[APLICAR A LEITURA]:
- A) Segundo o excerto, onde decorreu a segunda conferência em que foram aprovadas as primeiras normas da iniciativa para o sector das pescas?
- B) Traduza para inglês esta frase do excerto: "As empresas, ao abrigo dos contratos de partilha de produção que assinam com o Governo, financiam projectos sociais."
- C) Transcreva palavra por palavra a parte do excerto que começa em "SCSTP: Uma das" e termina depois de "aplicação desses fundos?".

[EXCERTO ORIGINAL]:
....
Desenvolvemos esse estudo e descobrimos que na realidade existe matéria para se começar a fazer reconciliação. Então, nós submetemos o pedido ao Conselho de Administração da Iniciativa e foi aceite, para que São Tomé e Príncipe fizesse a reconciliação para o sector das pescas também. No entanto, nós fomos positivamente surpreendidos pelo aparecimento de uma iniciativa para o sector das pescas concretamente, onde já estavam países que têm a pesca muita desenvolvida, como a Indonésia, a Mauritânia, Seichelles. O secretariado da iniciativa em São Tomé esteve presente na segunda conferencia que decorreu este ano em Bali, onde foram aprovadas as primeiras normas da iniciativa para o sector das pescas e neste momento o país tem abertura para se candidatar. O Governo foi comunicado e nós esperamos a sua decisão para saber se o país tem interesse em se candidatar para essa iniciativa e começar a publicar também a reconciliação das receitas no sector das pescas e promover um melhor apoio aos pescadores. Um aspecto forte dessa iniciativa para o sector das pescas é também tentar controlar a pesca ilegal nas nossas águas que é um factor importantíssimo. 

SCSTP: Uma das coisas que o Comité Nacional do ITIE defende é a fiscalização da aplicação dos fundos petrolíferos em obras sociais. O Comité quer com isso dizer que não há transparência nem eficácia na aplicação desses fundos?

JC: Não queremos concretamente dizer isso. São Tomé e Príncipe já tem ganho bastante com os projectos sociais. As empresas, ao abrigo dos contratos de partilha de produção que assinam com o Governo, financiam projectos sociais. São montantes alocados directamente para esse fim. O que nós queremos dizer é: para que as populações estejam satisfeitas, é muito que importante que elas ou seu representante faça parte da gestão destes projectos desde inicio. Para a Iniciativa, é muito importante que as populações saibam concretamente desde o início o que vai ser feito e que os projectos não se desenvolvam apenas de acordo com aquilo que os outros querem. Nós defendemos também, por essa via, uma maior fiscalização. Defendemos que fiscalizem os projectos incluindo as populações beneficiárias ou representante delas. Por outro lado, defendemos também que os projectos sejam bem negociados e que sejam executados a seu devido tempo. Por exemplo, nós temos concretamente um caso de 2015, está no relatório, os montantes contratados com as empresas eram de 4.283.000 USD. E os montantes executados são de 1.551.681 USD. Isto quer dizer que mais de cerca de 70% dos montantes alocados para o desenvolvimento dos projectos não foi executado. Não quer dizer que tenha sido perdido. No entanto, ouve uma perda de oportunidade e de satisfação da população. 

Outra questão é nós desenvolvermos projectos que tragam realmente benefícios às populações. Nós vemos o caso de navio Príncipe que foi financiando como projecto social, mas não funciona. Nós podemos apontar outros casos, como a canalização da água para Praia Gambôa que também não funcionou. Nós achamos que os projectos sociais devem ser devidamente fiscalizados para que as populações beneficiadas fiquem felizes, porque é para isso que existem os recursos naturais.
....
[DADOS A ANALISAR]:
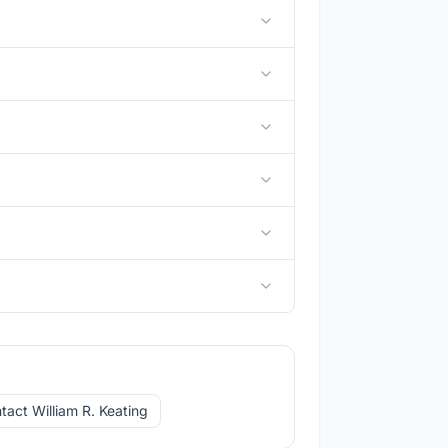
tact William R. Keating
....
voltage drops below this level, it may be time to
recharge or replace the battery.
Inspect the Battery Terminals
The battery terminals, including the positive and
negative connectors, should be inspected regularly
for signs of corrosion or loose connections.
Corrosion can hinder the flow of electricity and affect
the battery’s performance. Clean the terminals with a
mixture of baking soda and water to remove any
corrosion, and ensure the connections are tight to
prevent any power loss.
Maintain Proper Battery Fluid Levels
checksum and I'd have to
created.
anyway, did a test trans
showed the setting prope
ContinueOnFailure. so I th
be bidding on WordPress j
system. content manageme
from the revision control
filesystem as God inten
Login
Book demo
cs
....
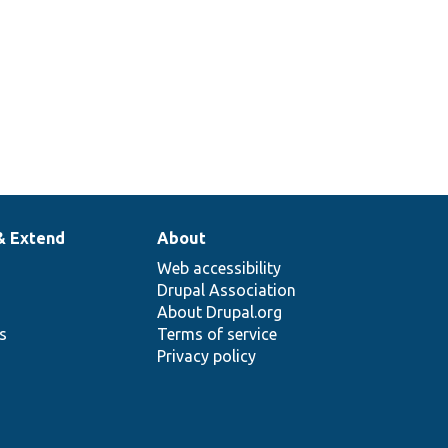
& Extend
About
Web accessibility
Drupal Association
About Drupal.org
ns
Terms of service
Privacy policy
....
[RESPOSTAS DO EXERCÍCIO]:
- A) Em Bali.

- B) The companies, under the production-sharing contracts they sign with the Government, fund social projects.

- C)
SCSTP: Uma das coisas que o Comité Nacional do ITIE defende é a fiscalização da aplicação dos fundos petrolíferos em obras sociais. O Comité quer com isso dizer que não há transparência nem eficácia na aplicação desses fundos?